**PROVIDED PASSAGE**.
━━━━━━
# Access RacePlace, Springfield OH



## tlmarshall59 (Jan 31, 2010)

Joe and Ian Ruggles at Access RacePlace will be offering an Oval Night on Thursdays, starting next week, February 17th. Check out indoorchamps.net and click on the "Club Track" link for information and directions to Access RacePlace. 

Kil-Kare Speedway star Mike Stacy and rookie sensation Brandon Oakley will be there racing Losi Mini Late Models. Come out with whatever oval cars you have - ANY class with THREE cars will be offered.

Let's support the Ruggles Thursday at 6:30 and have some FUN!!!


----------



## tlmarshall59 (Jan 31, 2010)

tlmarshall59 said:


> Joe and Ian Ruggles at Access RacePlace will be offering an Oval Night on Thursdays, starting next week, February 17th. Check out indoorchamps.net and click on the "Club Track" link for information and directions to Access RacePlace.
> 
> Kil-Kare Speedway star Mike Stacy and rookie sensation Brandon Oakley will be there racing Losi Mini Late Models. Come out with whatever oval cars you have - ANY class with THREE cars will be offered.
> 
> Let's support the Ruggles Thursday at 6:30 and have some FUN!!!


This will actually be a practice night to help judge interest in a regular oval program. The Ruggles have graciously agreed to setup an oval - I'm not sure of the runline or other details, but will try to get that information prior to Thursday. I do know that there will be at least 5 mildly-modified Losi Mini Late Models - from there let's just see what everyone shows up with!
━━━━━━
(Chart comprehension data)
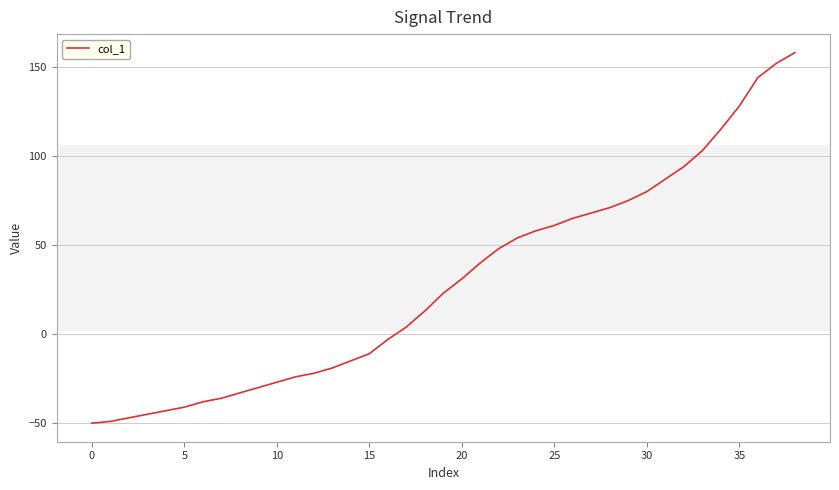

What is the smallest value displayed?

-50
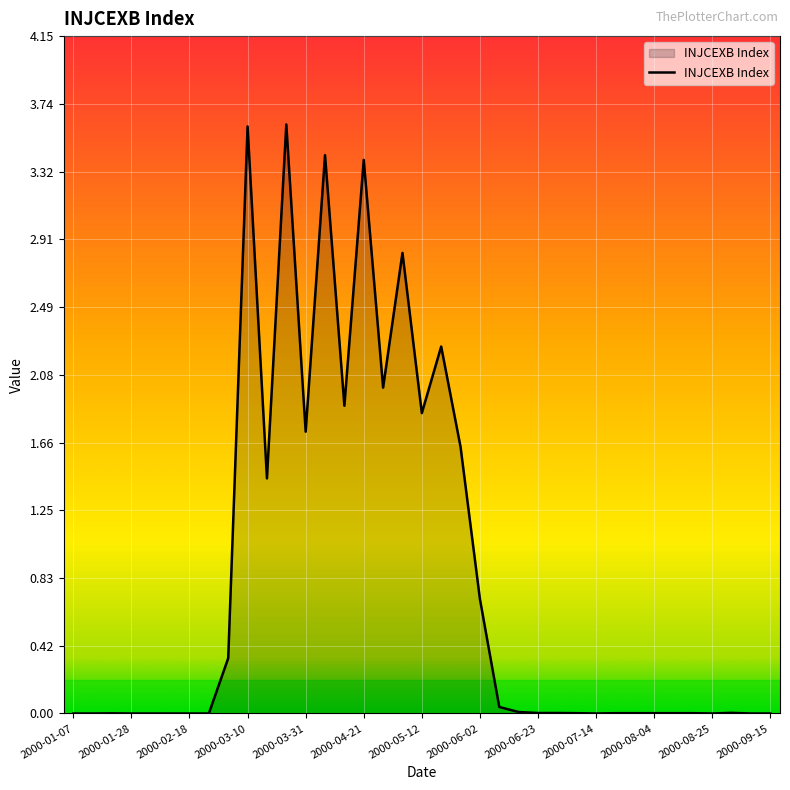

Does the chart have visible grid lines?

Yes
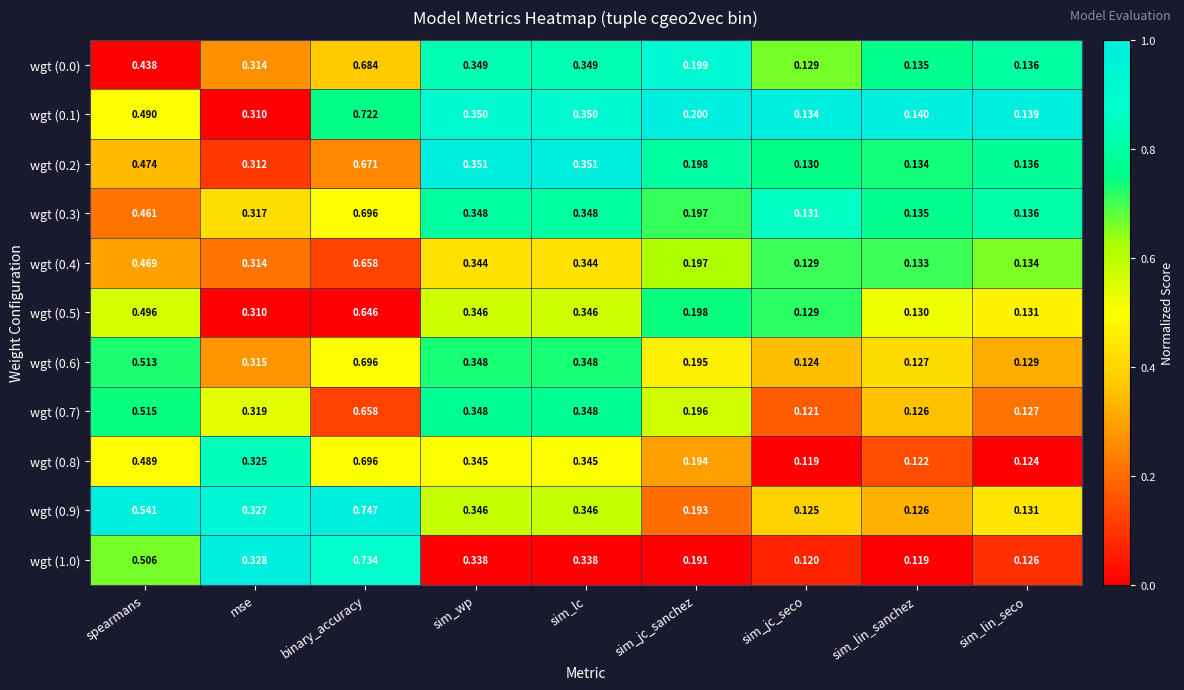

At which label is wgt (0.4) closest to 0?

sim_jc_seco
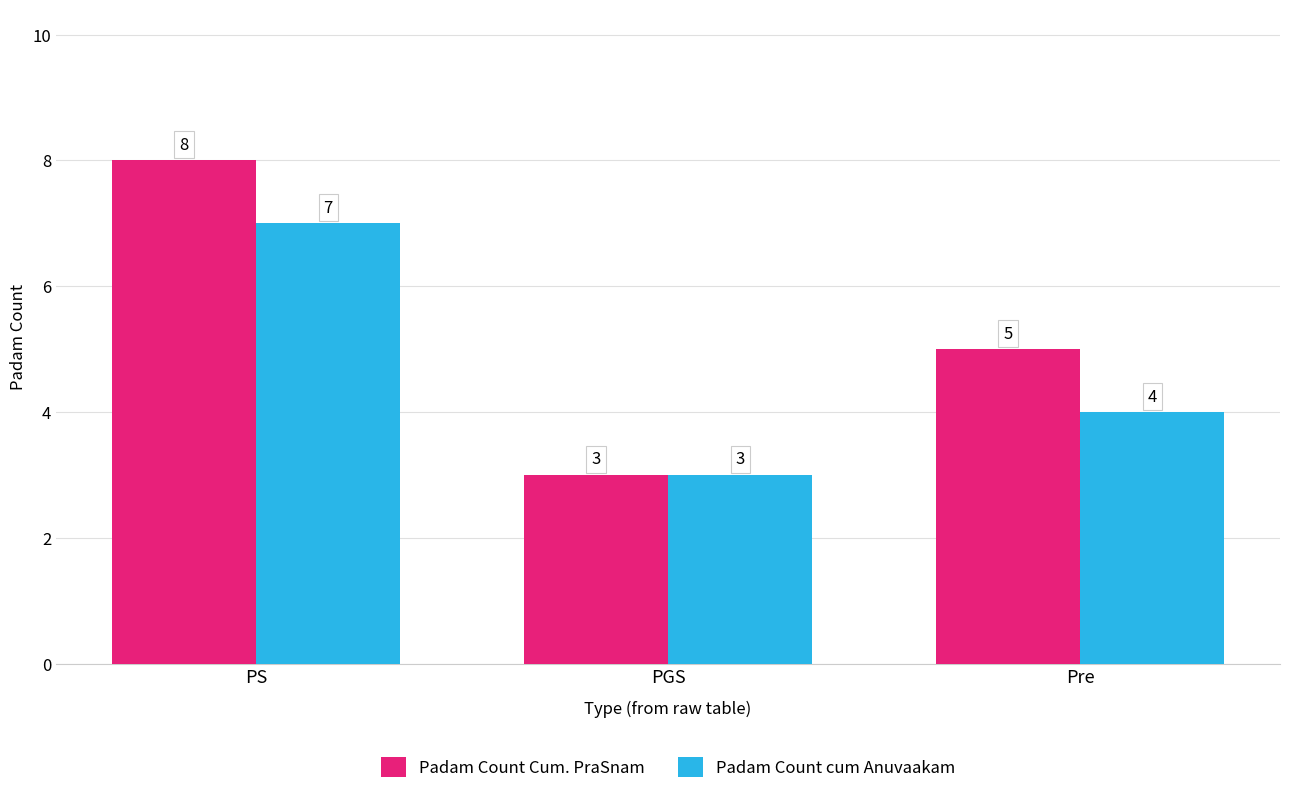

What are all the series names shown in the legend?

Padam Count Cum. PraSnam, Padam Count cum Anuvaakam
━━━━━━
**WORK ORDER**.
Extend the forum thread about the Thursday oval night at Access RacePlace, picking up right after its final sentence.

**RESULT**.
----------



## team martis (Mar 24, 2010)

hi from TOLEDO OHIO.my son is 11 an races the mini latemodel. we race at hobbystop west track oval in toledo. Weve raced at the gate in clevland too. lov to come out for some oval out here. SPRINGFIELD OHIO? is that where the track is? Our mini is stock with stockupgrades. 4200kv castle motor. lipo 2s. Let us know what u guys do for ovals there. thanks TEAM MARTIS .


----------



## Rugracer (Oct 19, 2010)

*Let me know if you plan to come to the track*

Hi guys

We havent had any Oval Racers the past several weeks. So if you are coming out March 17 or March 24 please PM me. I only will be at the track from 6:30pm to 7:00 pm if I dont hear that you are coming out

Thnx

Joe R


----------



## Rugracer (Oct 19, 2010)

Since we have not had oval racers for the past few weeks. We will not open on Thursdays until further notice. No program scheduled for March 24.

PM me if there is a group that wants to come out and we will set a future date and or shedule.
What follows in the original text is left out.